CHAPTER XIV.
Egerton had thrown himself at full length on the sofa, a position exceedingly rare with him; and about his whole air and manner, as Levy entered, there was something singularly different from that stateliness of port common to the austere legislator. The very tone of his voice was different. It was as if the statesman—the man of business—had vanished; it was rather the man of fashion and the idler, who, nodding languidly to his visitor, said, "Levy, what money can I have for a year?"
"The estate will bear very little more. My dear fellow, that last election was the very devil. You cannot go on thus much longer."
"My dear fellow!" Baron Levy hailed Audley Egerton as "my dear fellow." And Audley Egerton, perhaps, saw nothing strange in the words, though his lip curled.
"I shall not want to go on thus much longer," answered Egerton, as the curl on his lip changed to a gloomy smile. "The estate must, meanwhile, bear £5000 more."
"A hard pull on it. You had really better sell."
"I cannot afford to sell at present. I cannot afford men to say, 'Audley Egerton is done up—his property is for sale.'"
"It is very sad when one thinks what a rich man you have been—and may be yet!"
"Be yet! How?"
Baron Levy glanced towards the thick mahogany doors—thick and impervious, as should be the doors of statesmen. "Why, you know that, with three words from you, I could produce an effect upon the stocks of three nations, that might give as each a hundred thousand pounds. We would go shares."
"Levy," said Egerton coldly, though a deep blush overspread his face, "you are a scoundrel; that is your look-out. I interfere with no man's tastes and conscience. I don't intend to be a scoundrel myself. I have told you that long ago."
The Baron laughed, without evincing the least displeasure.
"Well," said he, "you are neither wise nor complimentary, but you shall have the money. But yet, would it not be better," added Levy, with emphasis, "to borrow it, without interest, of your friend L'Estrange?"
Egerton started as if stung.
"You mean to taunt me, sir!" he exclaimed, passionately. "I accept pecuniary favours from Lord L'Estrange! I!"
"Tut, my dear Egerton, I dare say my Lord would not think so ill now of that little act in your life which—"
"Hold!" exclaimed Egerton, writhing. "Hold!"
He stopped, and paced the room, muttering in broken sentences, "To blush before this man! Chastisement, chastisement!"
Levy gazed on him with hard and sinister eyes. The minister turned abruptly.
"Look you, Levy," said he, with forced composure—"you hate me—why, I know not. I have never injured you—never avenged the inexpiable wrong you did me."

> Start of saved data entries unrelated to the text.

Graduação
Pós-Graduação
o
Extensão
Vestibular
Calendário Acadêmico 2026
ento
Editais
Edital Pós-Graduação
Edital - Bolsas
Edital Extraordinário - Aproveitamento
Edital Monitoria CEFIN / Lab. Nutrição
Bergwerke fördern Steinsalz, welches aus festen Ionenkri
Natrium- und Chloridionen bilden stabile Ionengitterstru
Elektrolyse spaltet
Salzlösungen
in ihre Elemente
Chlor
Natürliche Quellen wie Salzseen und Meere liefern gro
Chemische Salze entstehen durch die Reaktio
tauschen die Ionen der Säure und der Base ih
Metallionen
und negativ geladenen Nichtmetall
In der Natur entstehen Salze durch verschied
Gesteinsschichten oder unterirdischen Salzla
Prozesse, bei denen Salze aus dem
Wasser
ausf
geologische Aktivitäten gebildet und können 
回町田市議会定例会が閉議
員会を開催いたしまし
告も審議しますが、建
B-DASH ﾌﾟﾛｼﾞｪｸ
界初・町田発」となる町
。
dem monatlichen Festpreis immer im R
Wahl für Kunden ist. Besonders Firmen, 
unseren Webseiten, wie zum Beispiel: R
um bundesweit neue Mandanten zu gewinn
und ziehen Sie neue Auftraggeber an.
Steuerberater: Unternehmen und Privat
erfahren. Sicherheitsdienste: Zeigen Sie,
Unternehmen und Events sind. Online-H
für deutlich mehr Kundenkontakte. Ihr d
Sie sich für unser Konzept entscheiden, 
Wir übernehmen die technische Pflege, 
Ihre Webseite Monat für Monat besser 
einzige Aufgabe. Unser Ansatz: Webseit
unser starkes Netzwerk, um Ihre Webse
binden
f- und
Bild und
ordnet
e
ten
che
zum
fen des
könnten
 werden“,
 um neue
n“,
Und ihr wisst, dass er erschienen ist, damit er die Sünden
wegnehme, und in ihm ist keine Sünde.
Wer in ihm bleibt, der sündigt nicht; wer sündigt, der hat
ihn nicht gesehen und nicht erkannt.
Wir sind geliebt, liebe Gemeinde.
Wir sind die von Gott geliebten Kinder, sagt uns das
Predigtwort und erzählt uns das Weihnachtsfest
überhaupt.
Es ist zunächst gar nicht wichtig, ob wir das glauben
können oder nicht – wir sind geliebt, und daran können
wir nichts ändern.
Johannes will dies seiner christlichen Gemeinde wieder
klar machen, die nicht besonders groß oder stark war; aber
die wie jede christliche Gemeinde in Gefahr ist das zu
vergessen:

"Wrong!—you a man of the world! Wrong! Call it so if you will, then," he added shrinkingly, for Audley's brow grew terrible. "But have I not atoned it? Would you ever have lived in this palace, and ruled this country as one of the most influential of its ministers, but for my management—my whispers to the wealthy Miss Leslie? Come, but for me what would you have been—perhaps a beggar?"
"What shall I be now if I live? Then I should not have been a beggar; poor perhaps in money, but rich—rich in all that now leaves my life bankrupt. Gold has not thriven with me; how should it? And this fortune—it has passed for the main part into your hands. Be patient, you will have it all ere long. But there is one man in the world who has loved me from a boy, and woe to you if ever he learn that he has the right to despise me!"
"Egerton, my good fellow," said Levy, with great composure, "you need not threaten me, for what interest can I possibly have in tale-telling to Lord L'Estrange? As to hating you—pooh! You snub me in private, you cut me in public, you refuse to come to my dinners, you'll not ask me to your own; still, there is no man I like better, nor would more willingly serve. When do you want the £5000?"
"Perhaps in one month, perhaps not for three or four. Let it be ready when required."
"Enough; depend on it. Have you any other commands?"
"None."
"I will take my leave, then. By the by, what do you suppose the Hazeldean rental is worth—net?"
"I don't know, nor care. You have no designs upon that, too?"
"Well, I like keeping up family connections. Mr Frank seems a liberal young gentleman."
Before Egerton could answer, the Baron had glided to the door, and, nodding pleasantly, vanished with that nod.
Egerton remained, standing on his solitary hearth. A drear, single man's room it was, from wall to wall, despite its fretted ceilings and official pomp of Bramah escritoires and red boxes. Drear and cheerless—no trace of woman's habitation—no vestige of intruding, happy children. There stood the austere man alone. And then with a deep sigh he muttered, "Thank heaven, not for long—it will not last long."
Repeating those words, he mechanically locked up his papers, and pressed his hand to his heart for an instant, as if a spasm had shot through it.
"So—I must shun all emotion!" said he, shaking his head gently.
In five minutes more, Audley Egerton was in the streets, his mien erect, and his step firm as ever.
"That man is made of bronze," said a leader of the Opposition to a friend as they rode past the minister. "What would I give for his nerves!"